Алеша тоже прилег и закрыл глаза. Вагон все так же качался, подрагивал, над потолком выл ветер, свистел в вентиляторе. Грустно, тяжело, что сосед уснул. Алеша уже привык к его дыханию и голосу, хотелось еще разговоров, да и река в нем все бурлила, рвалась вперед, и он совсем подчинился — и сразу течение подхватило его, понесло. И в груди было свободно, и дышалось легко — много воздуха. А потом стало совсем легко и свободно, и отступило на миг страдание, и сердце билось уже ровно, уверенно, как было порой возле сестры, возле матери. «И зачем бы лечить такое и ехать куда-то. Не надо бы ехать, лучше сидеть дома, лучше бы дома». И вдруг стало так хорошо, так стремительно, что он куда-то полетел, приподнялся. Нет, он не полетел, не поднялся, а просто стоял на обрыве, а сердце билось и поднимало, и хотелось взлететь. Он знал, догадывался — это от моря, от воздуха, от дальней дороги. А потом пошли ужинать, тетка Колина все ходила за ним, как за маленьким, и все смотрела в глаза, упрашивала:

— Вы кушайте, кушайте, уважайте своих хозяев. Все есть, слава богу, и вино свое, и фрукты, ягоды. Оставайтесь у нас, живите.

Потом зашла соседка — Мария Васильевна. Ее тоже к столу пригласили, графинчик подвинули. Он не сразу заметил ее.
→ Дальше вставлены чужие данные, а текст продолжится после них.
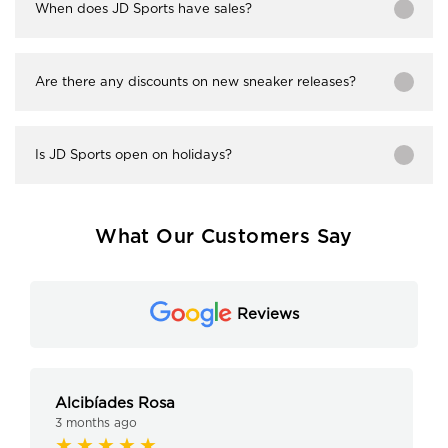
When does JD Sports have sales?
Are there any discounts on new sneaker releases?
Is JD Sports open on holidays?
What Our Customers Say
Reviews
Alcibíades Rosa
3 months ago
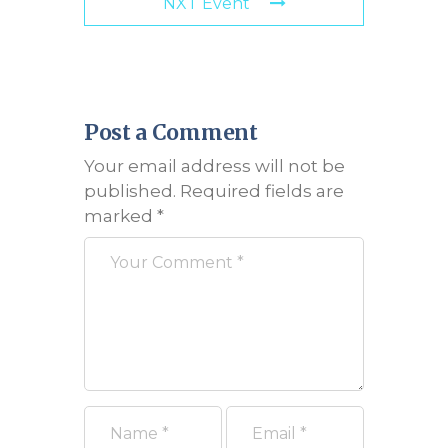
NXT Event
Post a Comment
Your email address will not be
published.
Required fields are
marked
*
Опьянел, размечтался, а она уже рядом сидела. И на столе — ее полные красивые руки.

— Почему серьезный, Алеша? У тебя имя — Алеша? — Она уже к нему обращалась, что-то пытала и откинула назад свои волосы. Они упали на спину тяжелой копной. Николай поставил пластинку.

«Ах, какая ты мне близкая и ласковая, альпинистка-а моя, скал-лолазка моя!» — рычала пластинка. Что пластинка? Вот она уже приглашает, берет за руку. В комнате жарко и танцевать нельзя, но они танцуют, не замечают. И пластинка очень длинная, нервная, и пугает кого-то Высоцкий и задыхается, но все равно хорошо вдвоем.

— Сколько тебе, Алеша?

— Двадцать пять, а тебе?

Он сразу прибавил четыре года, и она поняла.

— Сколько, сколько? Да ты не скажешь, а я вот свои убавляю. Как мужик бросил нас, так и убавляю.

— Какой мужик? — Он поднял глаза.

Мария засмеялась, закинула голову. Опять волосы упали назад.

— Муж, Алеша. Бросил с дочкой меня, уехал к молоденькой. А мы не плачем. Танцуем.

Николай опять поставил пластинку, опять танцевали. На улице шумел ветер, накрапывал дождь, потом дождь перестал, а ветер остался. Окна были открыты, без занавесок, где-то рядом шумело море, и ему очень хотелось к морю, надоело застолье. Но он все равно не жалел, что заехал. Он знал, что только для него этот стол, этот ужин и даже эта пластинка — только для него одного. Николай рассказывал что-то смешное, и все смеялись, потом опять пел Высоцкий, но пел уже грустно, протяжно. Его голос сливался с ветром, и было красиво. Потом к Николаю зашла девушка и увела в кино. Они остались трое: тетка, Алеша, Мария. Хозяйка еще налила вина, но ее перебила Мария:

— Хватит, не надо. Мое вино лучше. Пойдем мое пить, Алеша. — У нее получилось грубо, внезапно, но никто не вмешался. Да и кому? Тетка сразу погрустнела, ушла на кухню.